Francis Answers - 200 - What is the best practice?

Francis Lucille

Location: Austin

Dear Francis, Are meditation disciplines like focusing on one’s breath for sustained periods useful for self-realization? I ask because I have had several sustained periods of the Absolute state, or rather, non-state. These came about through my sadhana of focusing on the space between thoughts whenever I can in my daily life. I know that this was the Absolute state because there was no entity to analyze it or to assert it as being the “final” state. It just was, undivided. But I now find my mind constantly wandering. I still have some sense being the witness consciousness, rather than any object within it, yet there has returned a sense of limitation an individuality, and thus worries and fears. One thing I have never done as sadhana is a highly regular, daily meditation practice, such as samatha or zazen. I have read sages such as Ramana Maharshi and Krishna Menon suggest that such practices can be useful in stabilizing the mind and preparing it for constant abidance in the Self, but that such practices must eventually be given up. I have never really started such practices. Aside from the witnessing of thoughts I do in my daily life (which I am very devoted to and serious about) and reading and contemplating the words of sages, I have no other practices. I don’t want to become locked in a place of subtle, though still present duality, through formalized meditation—in other words, adding to my ignorance through effort. But at the same time, these sages (especially Ramana) seem to suggest that such practices improved the mind so that it could remain in the Absolute state for longer and longer periods of time. Is such a practice necessary to aid in the stabilization of the Absolute? Would such a practice help me to make the free state, the state beyond my mind and effort, permanent?

Dear Thomas,

It is a good start to read sages such as Ramana Maharshi, Jean Klein and Krishna Menon, and to try to understand what they said and to follow the practices they suggested.

The problem is that they were not writers, but teachers, who were very adamant about the fact that the highest form of teaching or transmission was through the presence of the guru. They never wrote books for reading only. Whatever they wrote was to be used by their disciples who already knew them as a reminder of the light they had received through their presence. The other function of these writings was to act as magnets to attract to them those who were ready to become their disciples. They were never meant to be the core of the teachings, which is essentially about surrender, a surrender of which the living guru is the instrument.

Therefore the practice or method which is good for you is not the one you choose, but the one your guru suggests for you.

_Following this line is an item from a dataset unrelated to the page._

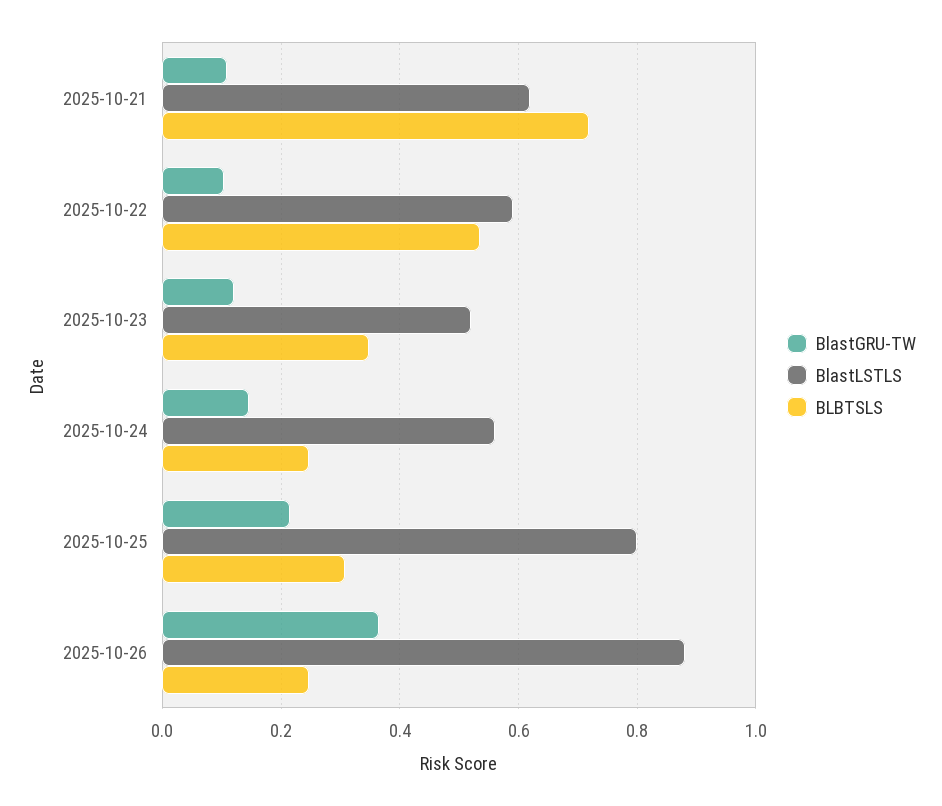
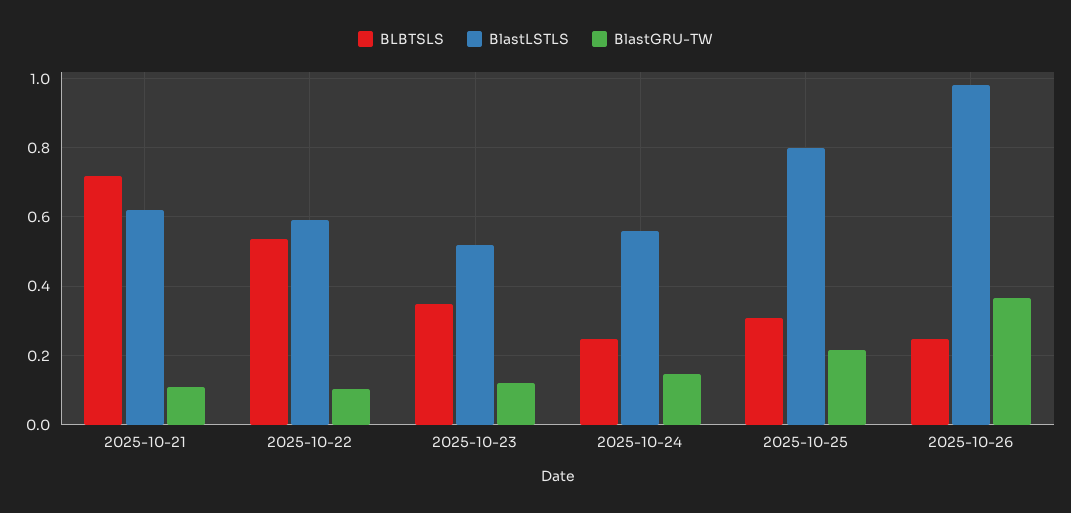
BlastLSTLS, 2025-10-26: 0.88 -> 0.98

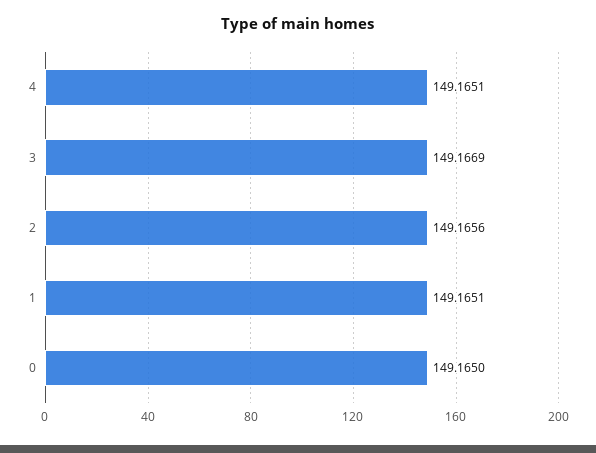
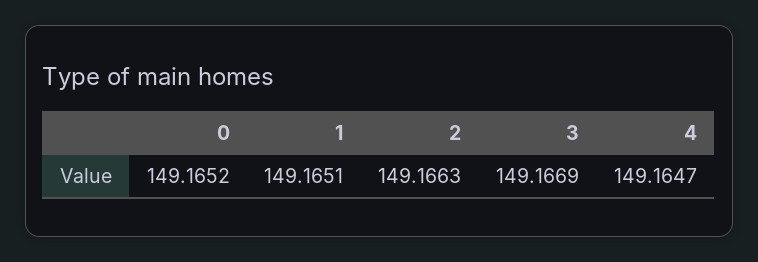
4: 149.1651 -> 149.1647
2: 149.1656 -> 149.1663
0: 149.165 -> 149.1652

I am fully aware that these words may be hard to accept, for they are not neo-advaitically correct. However, if you think about it, they are hard to accept only for ignorance, the dissolution of which is precisely the aim of those practices.

It would be a great mistake to believe that liberation can be achieved through books or internet connections alone. An intellectual approach may be or even has to be part of the liberation process, and this part can be communicated through verbal interaction, or through non interactive means such as books or videos (which is more difficult).

But this part is a tiny fraction of the transmission. The most important part cannot be conveyed through words.

The practice I would suggest to you is to keep doing whatever you are doing, seeking the Truth effortlessly, until it becomes clear to you that you need to find your guru; then visit with teachers until you find one you truly resonate with. Follow his or her advice as coming from the Absolute, and do so for as long as the mutual trust remains and increases. Don’t hesitate to change gurus if this trust evaporates. Your allegiance is to Truth and to Truth alone. At some point, your karana guru will take you home.